=== Section Start ===

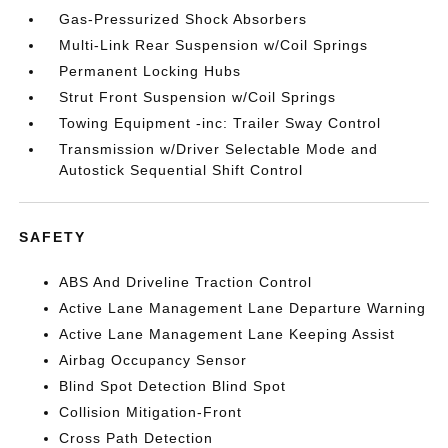
Gas-Pressurized Shock Absorbers
Multi-Link Rear Suspension w/Coil Springs
Permanent Locking Hubs
Strut Front Suspension w/Coil Springs
Towing Equipment -inc: Trailer Sway Control
Transmission w/Driver Selectable Mode and
Autostick Sequential Shift Control
SAFETY
ABS And Driveline Traction Control
Active Lane Management Lane Departure Warning
Active Lane Management Lane Keeping Assist
Airbag Occupancy Sensor
Blind Spot Detection Blind Spot
Collision Mitigation-Front
Cross Path Detection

=== Section End ===

Work task: Reproduce the text of the item above line by line, with no changes, and leave out the picture.

Response for this exercise:
Gas-Pressurized Shock Absorbers
Multi-Link Rear Suspension w/Coil Springs
Permanent Locking Hubs
Strut Front Suspension w/Coil Springs
Towing Equipment -inc: Trailer Sway Control
Transmission w/Driver Selectable Mode and
Autostick Sequential Shift Control
SAFETY
ABS And Driveline Traction Control
Active Lane Management Lane Departure Warning
Active Lane Management Lane Keeping Assist
Airbag Occupancy Sensor
Blind Spot Detection Blind Spot
Collision Mitigation-Front
Cross Path Detection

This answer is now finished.